§ **TASK DIRECTIONS**
Pick up the forum post below about how Logseq and Obsidian store notes as Markdown, and continue it from its last sentence.

But worse, have you tried comparing the “exported” Markdown with the “native Logseq” Markdown? I did! It’s barely changed from Logseq’s normal Markdown; it still keeps all of the metadata that needs to be cleaned up manually, so again calling that “standard Markdown” is misleading at best.

FWIW, Obsidian doesn’t “export to Markdown” - why would it?
Sorry that I keep referring to it, but seems to me that it’s the only way to keep the discussion grounded, instead of going into abstract aspirations of “exporting to standard markdown”. Here’s this other project which not only talks the talk, but walks the walk!

But Obsidian does present you with the same! The only thing it doesn’t do is the “you can edit” part. - you need to click on it first. And hey, I can see how that would be convenient, of course! But I don’t see how it is a justification for failing to have the real Markdown that was advertised.

I’ll insist: Obsidian advertises Markdown storage, and they push it in amazing ways, but stay true to what was advertised. Whether md storage is a good idea is another thing, but they are keeping a promise. I can respect that.

Meanwhile, Logseq makes the same promise, and then fails at it in multiple compounding ways.

I agree. And I can give you a more fundamental example: since the Obsidian ecosystem is so focused on keeping all the data in the Markdown files, while keeping them clean, that poses fundamental problems like how to store metadata for a task. E.g., how to store the creation and completed dates of a task without turning it into an uncomfortable block of text? That is the problem I am dealing with right now.

Logseq deals with that by hiding all its stuff in the Markdown and hoping that you won’t look at it. It gives you a ton of functionality, but it fundamentally breaks the Markdown promise. How to fix that? Move to a DB, decouple it from Markdown. So it’s good that the devs decided to move to a DB. Hopefully then that will improve everything, from APIs to reliability to actual Markdown export.

But until then, just like Obsidian deserves praise for sticking to the Markdown promise, Logseq deserves to be called out for all the ways it fails at that. Removing the promise is the first step.

Let me summarize:
Logseq has more functionality, and potential, than e.g. Obsidian. But to achieve this they break the idea of Markdown-as-storage.

§ **AVAILABLE DATA**

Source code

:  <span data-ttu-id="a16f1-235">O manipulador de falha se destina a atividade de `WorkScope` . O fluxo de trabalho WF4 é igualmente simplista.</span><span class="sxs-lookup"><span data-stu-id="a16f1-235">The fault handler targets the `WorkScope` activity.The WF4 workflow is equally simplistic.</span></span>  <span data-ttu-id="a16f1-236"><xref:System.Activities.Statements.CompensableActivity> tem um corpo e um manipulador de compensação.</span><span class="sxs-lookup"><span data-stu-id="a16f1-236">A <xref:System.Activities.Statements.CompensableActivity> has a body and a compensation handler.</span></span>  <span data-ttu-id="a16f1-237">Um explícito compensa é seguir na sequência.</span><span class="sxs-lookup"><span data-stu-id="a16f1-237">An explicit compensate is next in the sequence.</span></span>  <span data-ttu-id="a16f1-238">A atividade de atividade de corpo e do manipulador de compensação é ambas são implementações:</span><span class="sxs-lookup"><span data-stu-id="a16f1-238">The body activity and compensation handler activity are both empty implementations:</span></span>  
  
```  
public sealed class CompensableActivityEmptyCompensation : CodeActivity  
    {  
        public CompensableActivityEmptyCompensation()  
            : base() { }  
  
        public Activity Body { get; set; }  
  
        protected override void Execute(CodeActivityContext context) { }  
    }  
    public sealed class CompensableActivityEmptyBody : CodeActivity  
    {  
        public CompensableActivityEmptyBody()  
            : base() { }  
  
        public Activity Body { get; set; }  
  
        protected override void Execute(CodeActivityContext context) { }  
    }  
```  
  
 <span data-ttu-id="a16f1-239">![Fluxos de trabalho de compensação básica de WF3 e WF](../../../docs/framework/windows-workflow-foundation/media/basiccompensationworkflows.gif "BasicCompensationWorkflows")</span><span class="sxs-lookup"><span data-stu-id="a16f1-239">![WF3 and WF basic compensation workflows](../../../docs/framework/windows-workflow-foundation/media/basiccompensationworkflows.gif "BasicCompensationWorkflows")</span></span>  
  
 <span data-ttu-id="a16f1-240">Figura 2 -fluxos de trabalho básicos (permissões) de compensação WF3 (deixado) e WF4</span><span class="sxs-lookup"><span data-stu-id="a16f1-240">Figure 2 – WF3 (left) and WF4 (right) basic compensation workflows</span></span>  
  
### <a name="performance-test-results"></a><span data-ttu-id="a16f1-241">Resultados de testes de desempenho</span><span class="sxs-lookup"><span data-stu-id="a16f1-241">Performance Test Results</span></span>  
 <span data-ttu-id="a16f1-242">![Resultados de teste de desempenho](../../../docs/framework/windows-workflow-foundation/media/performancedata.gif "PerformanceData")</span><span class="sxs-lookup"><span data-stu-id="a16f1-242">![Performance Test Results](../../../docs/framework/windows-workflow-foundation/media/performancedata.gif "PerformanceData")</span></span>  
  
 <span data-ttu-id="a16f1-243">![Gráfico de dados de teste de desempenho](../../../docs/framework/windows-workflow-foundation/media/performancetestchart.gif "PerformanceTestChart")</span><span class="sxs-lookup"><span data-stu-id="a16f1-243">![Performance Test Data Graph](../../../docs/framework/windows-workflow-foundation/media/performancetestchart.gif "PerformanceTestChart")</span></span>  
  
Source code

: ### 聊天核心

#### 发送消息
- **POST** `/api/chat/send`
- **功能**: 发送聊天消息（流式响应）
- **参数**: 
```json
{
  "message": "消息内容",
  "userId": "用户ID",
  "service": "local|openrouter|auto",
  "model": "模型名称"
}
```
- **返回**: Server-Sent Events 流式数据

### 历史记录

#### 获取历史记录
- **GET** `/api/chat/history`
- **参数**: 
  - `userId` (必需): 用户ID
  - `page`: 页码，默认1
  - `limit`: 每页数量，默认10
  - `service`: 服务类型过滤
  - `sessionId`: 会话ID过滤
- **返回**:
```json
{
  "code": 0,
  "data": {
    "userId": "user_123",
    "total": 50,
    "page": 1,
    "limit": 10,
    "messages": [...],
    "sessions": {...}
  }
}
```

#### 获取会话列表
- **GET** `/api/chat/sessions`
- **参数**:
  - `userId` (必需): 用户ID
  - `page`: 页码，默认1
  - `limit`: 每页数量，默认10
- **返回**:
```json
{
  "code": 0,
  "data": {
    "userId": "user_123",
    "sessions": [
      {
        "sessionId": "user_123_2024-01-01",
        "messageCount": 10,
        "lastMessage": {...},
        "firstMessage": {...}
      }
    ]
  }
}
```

§ **WRITTEN RESPONSE**
Conversely, Obsidian can’t have Logseq flexibility. This is because they keep the promise of having good Markdown storage.
Those who care about having Markdown-as-storage while having Logseq’s features should make sure to understand what they are asking for. IMO, they don’t.
Having reliable import/export functionality is all that anybody cares for - or do you actually know how is the text read, processed and written by the program? Markdown-as-storage is a distraction.

What ever gave you the impression that Logseq would conform to CommonMark specifications? Logseq never advertised or made any statements that it would hold to this standard. This is due to the additional markup required for Losgeq’s internal DB to function and the adoptions they took from org-mode, such as the task states “NOW, DOING, TODO, LATER, WAIT, etc…”. So I get its a negative point for you, but it sounds like you’re holding Logseq to this CommonMark standard when its never made claims to do so, so sure, it sucks, but if its a requirement for you then why not just move to Obsidian and be done?

Do you have a link where this was advertised? Their documentation states they support “most” syntax’s along with the additional markup they’ve added: “Markdown is the most popular format that Logseq supports. Logseq supports most syntaxes including some extended ones.” (source)

Also the editable transclusion does make a significant difference, for instance being able to click and drag a block of text and relocate that content to a different transclusion or the page itself is a must for myself. I tried migrating to Obsidian a few times but I can never fully make the switch due to this.